START Supplied records

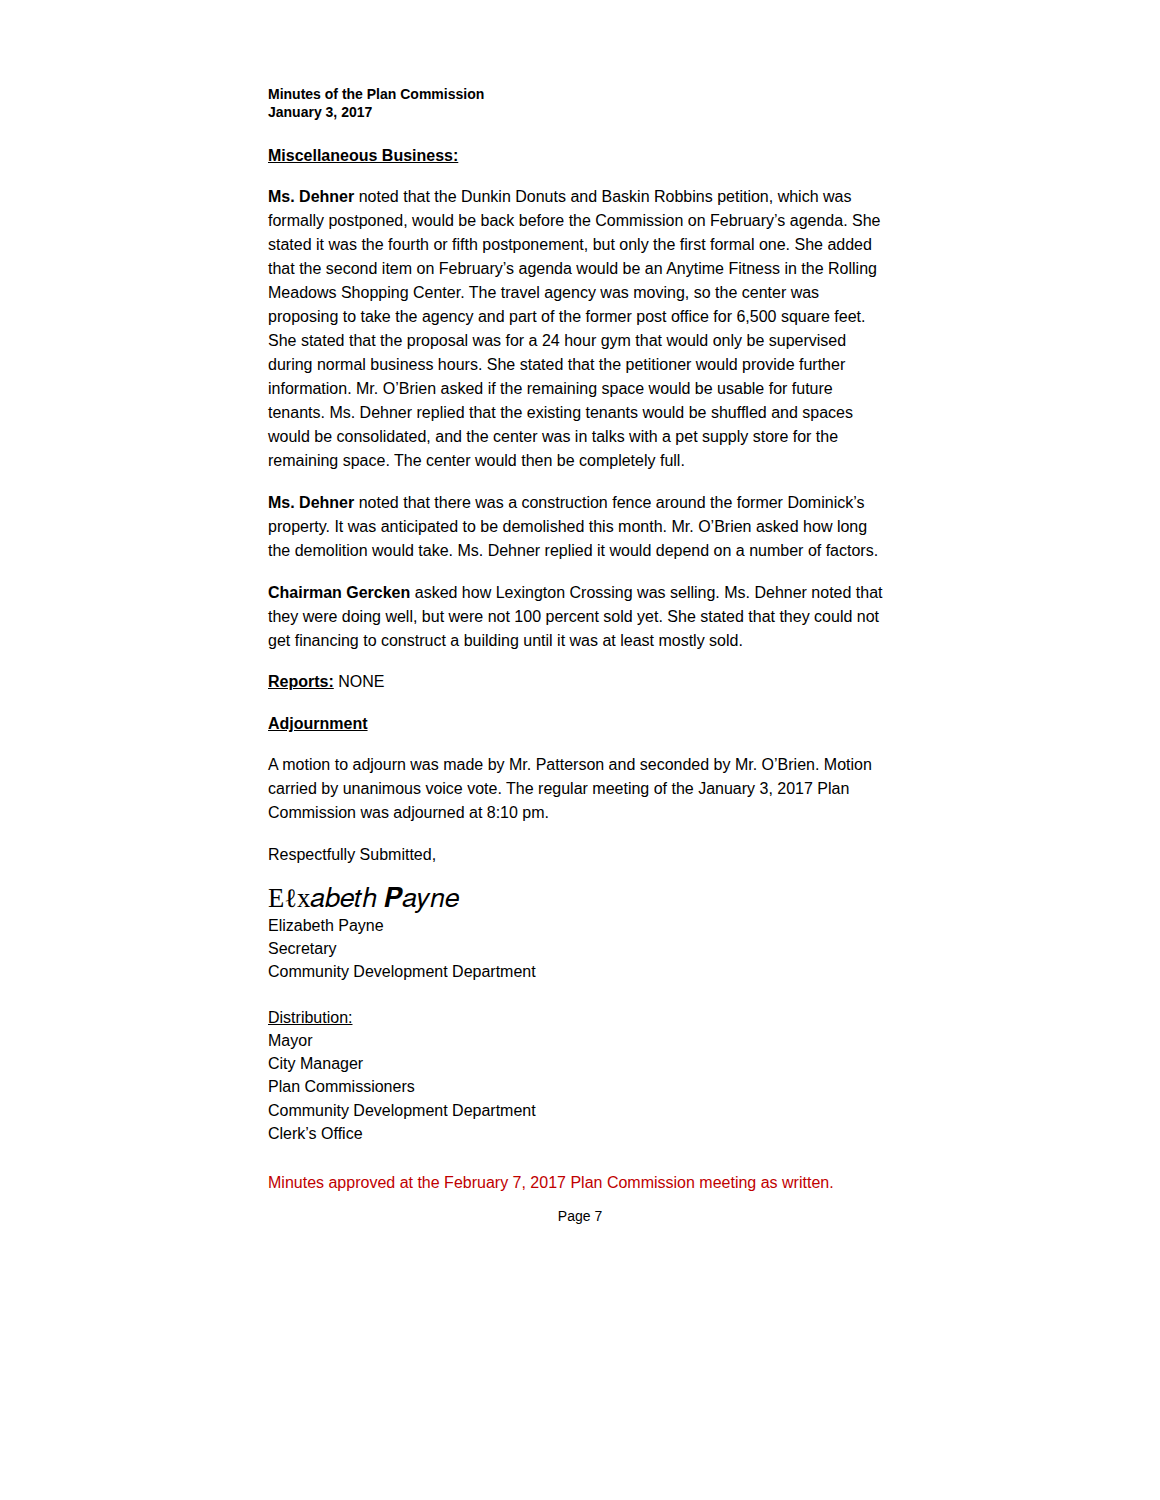Minutes of the Plan Commission
January 3, 2017
Miscellaneous Business:
Ms. Dehner noted that the Dunkin Donuts and Baskin Robbins petition, which was formally postponed, would be back before the Commission on February’s agenda. She stated it was the fourth or fifth postponement, but only the first formal one. She added that the second item on February’s agenda would be an Anytime Fitness in the Rolling Meadows Shopping Center. The travel agency was moving, so the center was proposing to take the agency and part of the former post office for 6,500 square feet. She stated that the proposal was for a 24 hour gym that would only be supervised during normal business hours. She stated that the petitioner would provide further information. Mr. O’Brien asked if the remaining space would be usable for future tenants. Ms. Dehner replied that the existing tenants would be shuffled and spaces would be consolidated, and the center was in talks with a pet supply store for the remaining space. The center would then be completely full.
Ms. Dehner noted that there was a construction fence around the former Dominick’s property. It was anticipated to be demolished this month. Mr. O’Brien asked how long the demolition would take. Ms. Dehner replied it would depend on a number of factors.
Chairman Gercken asked how Lexington Crossing was selling. Ms. Dehner noted that they were doing well, but were not 100 percent sold yet. She stated that they could not get financing to construct a building until it was at least mostly sold.
Reports: NONE
Adjournment
A motion to adjourn was made by Mr. Patterson and seconded by Mr. O’Brien. Motion carried by unanimous voice vote. The regular meeting of the January 3, 2017 Plan Commission was adjourned at 8:10 pm.
Respectfully Submitted,
Eℓx𝑎𝑏𝑒𝑡ℎ 𝑷𝑎𝑦𝑛𝑒
Elizabeth Payne
Secretary
Community Development Department
Distribution:
Mayor
City Manager
Plan Commissioners
Community Development Department
Clerk’s Office
Minutes approved at the February 7, 2017 Plan Commission meeting as written.
Page 7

END Supplied records

(Aim of the task): A word-for-word copy of the data, without its pictures, is what is needed.

(Task result):
Minutes of the Plan Commission
January 3, 2017
Miscellaneous Business:
Ms. Dehner noted that the Dunkin Donuts and Baskin Robbins petition, which was formally postponed, would be back before the Commission on February’s agenda. She stated it was the fourth or fifth postponement, but only the first formal one. She added that the second item on February’s agenda would be an Anytime Fitness in the Rolling Meadows Shopping Center. The travel agency was moving, so the center was proposing to take the agency and part of the former post office for 6,500 square feet. She stated that the proposal was for a 24 hour gym that would only be supervised during normal business hours. She stated that the petitioner would provide further information. Mr. O’Brien asked if the remaining space would be usable for future tenants. Ms. Dehner replied that the existing tenants would be shuffled and spaces would be consolidated, and the center was in talks with a pet supply store for the remaining space. The center would then be completely full.
Ms. Dehner noted that there was a construction fence around the former Dominick’s property. It was anticipated to be demolished this month. Mr. O’Brien asked how long the demolition would take. Ms. Dehner replied it would depend on a number of factors.
Chairman Gercken asked how Lexington Crossing was selling. Ms. Dehner noted that they were doing well, but were not 100 percent sold yet. She stated that they could not get financing to construct a building until it was at least mostly sold.
Reports: NONE
Adjournment
A motion to adjourn was made by Mr. Patterson and seconded by Mr. O’Brien. Motion carried by unanimous voice vote. The regular meeting of the January 3, 2017 Plan Commission was adjourned at 8:10 pm.
Respectfully Submitted,
Eℓx𝑎𝑏𝑒𝑡ℎ 𝑷𝑎𝑦𝑛𝑒
Elizabeth Payne
Secretary
Community Development Department
Distribution:
Mayor
City Manager
Plan Commissioners
Community Development Department
Clerk’s Office
Minutes approved at the February 7, 2017 Plan Commission meeting as written.
Page 7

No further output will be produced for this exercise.